The concept digests all environmental data in a space to trigger IoT routines.

Carnegie Mellon

Creating a smart home currently requires either linking every connected device one-by-one or adding sensor tags to old appliances to make a cohesive IoT network, but there might be an easier way. Researchers at Carnegie Mellon developed a concept for a hub that, when plugged into an electrical outlet, tracks ambient environmental data -- essentially becoming a sensor that tracks the whole space. With this in hand, savvy programmers can use it to trigger their own connected home routines.

The researchers introduced their sensor nexus -- dubbed Synthetic Sensors -- this week at ACM CHI, the human-computer interaction conference. As the video demonstrates, just plug it into a USB wall port and it automatically collects information about its surroundings, uploading it to a cloud back-end over WiFi.

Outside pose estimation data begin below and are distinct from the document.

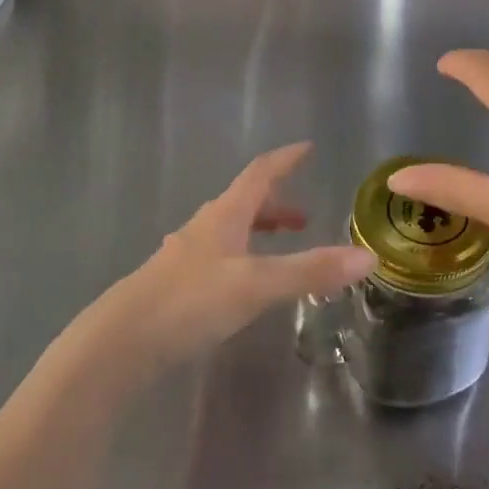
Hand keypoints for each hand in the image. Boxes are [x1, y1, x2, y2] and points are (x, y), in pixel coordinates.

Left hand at [83, 144, 370, 376]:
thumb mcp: (257, 285)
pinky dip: (242, 259)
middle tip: (304, 216)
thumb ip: (310, 271)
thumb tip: (367, 257)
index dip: (284, 160)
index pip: (259, 174)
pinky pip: (218, 258)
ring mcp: (186, 256)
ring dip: (258, 232)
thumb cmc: (190, 301)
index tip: (306, 148)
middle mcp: (204, 228)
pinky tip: (243, 287)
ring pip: (230, 232)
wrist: (121, 341)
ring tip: (281, 251)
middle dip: (276, 205)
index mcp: (224, 215)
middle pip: (244, 203)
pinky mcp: (176, 286)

Machine learning on the device parses results into recognizable events, like recognizing a particular sound pattern as "dishwasher is running" -- making them "synthetic" sensors. Folks can use them as digital triggers for other IoT behaviors. For example, one could use "left faucet on" to activate a room's left paper towel dispenser -- and automatically schedule a restock when its supply runs low.

There's one sensor missing from the device's suite, though: A camera. Its creators are sensitive to privacy issues, which is also why raw environmental data isn't uploaded to the cloud -- just the analyzed results. The Synthetic Sensor is still in a prototype phase, but it's a promising replacement for the jumble of individual tags needed to hook up old appliances or proprietary smart devices.